### WORK INSTRUCTION
What you return must be the full data, repeated verbatim, with no pictures in it.

### DATA FOR ANALYSIS
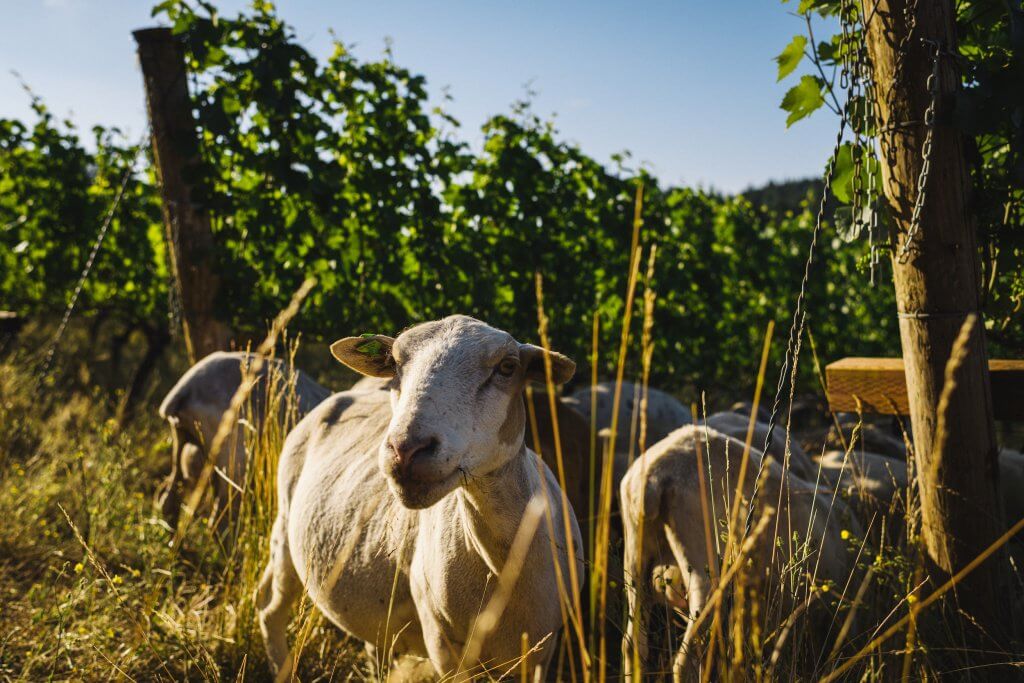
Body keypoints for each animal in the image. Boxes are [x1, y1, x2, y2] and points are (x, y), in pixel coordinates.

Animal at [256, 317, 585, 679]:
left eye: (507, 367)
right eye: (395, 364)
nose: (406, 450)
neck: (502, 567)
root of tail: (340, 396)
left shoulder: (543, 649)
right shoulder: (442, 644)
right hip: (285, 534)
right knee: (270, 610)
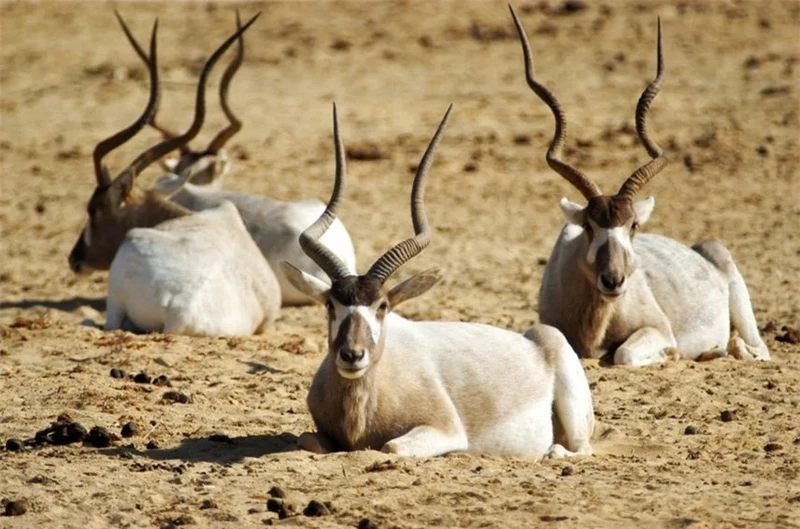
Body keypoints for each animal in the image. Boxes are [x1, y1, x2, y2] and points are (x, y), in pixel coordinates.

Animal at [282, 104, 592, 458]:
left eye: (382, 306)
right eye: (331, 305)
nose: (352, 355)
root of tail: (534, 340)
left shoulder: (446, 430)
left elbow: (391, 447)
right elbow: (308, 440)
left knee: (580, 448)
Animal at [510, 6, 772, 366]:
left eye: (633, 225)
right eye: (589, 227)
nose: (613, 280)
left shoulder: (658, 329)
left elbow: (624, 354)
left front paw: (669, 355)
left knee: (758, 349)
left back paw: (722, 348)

### EXERCISE RESULT
Body keypoints for each animal in the image. Boxes are [x1, y1, x2, y2] and points are (x, y), in pixel coordinates.

Animal at [256, 317, 585, 679]:
left eye: (507, 367)
right eye: (395, 364)
nose: (406, 450)
neck: (502, 567)
root of tail: (340, 396)
left shoulder: (543, 649)
right shoulder: (442, 644)
right hip: (285, 534)
right knee: (270, 610)
Body keypoints for each animal in the image. Boxes are [x1, y1, x2, y2] and points are (x, y), in pixel coordinates.

Animal at [282, 104, 592, 458]:
left eye: (382, 306)
right eye: (331, 305)
nose: (352, 355)
root of tail: (534, 340)
left shoulder: (446, 430)
left elbow: (391, 447)
right elbow: (308, 440)
left knee: (580, 448)
Animal at [510, 6, 772, 366]:
left eye: (633, 225)
right eye: (589, 227)
nose: (613, 280)
left shoulder: (658, 329)
left elbow: (624, 354)
left front paw: (669, 355)
left knee: (758, 349)
left back paw: (722, 348)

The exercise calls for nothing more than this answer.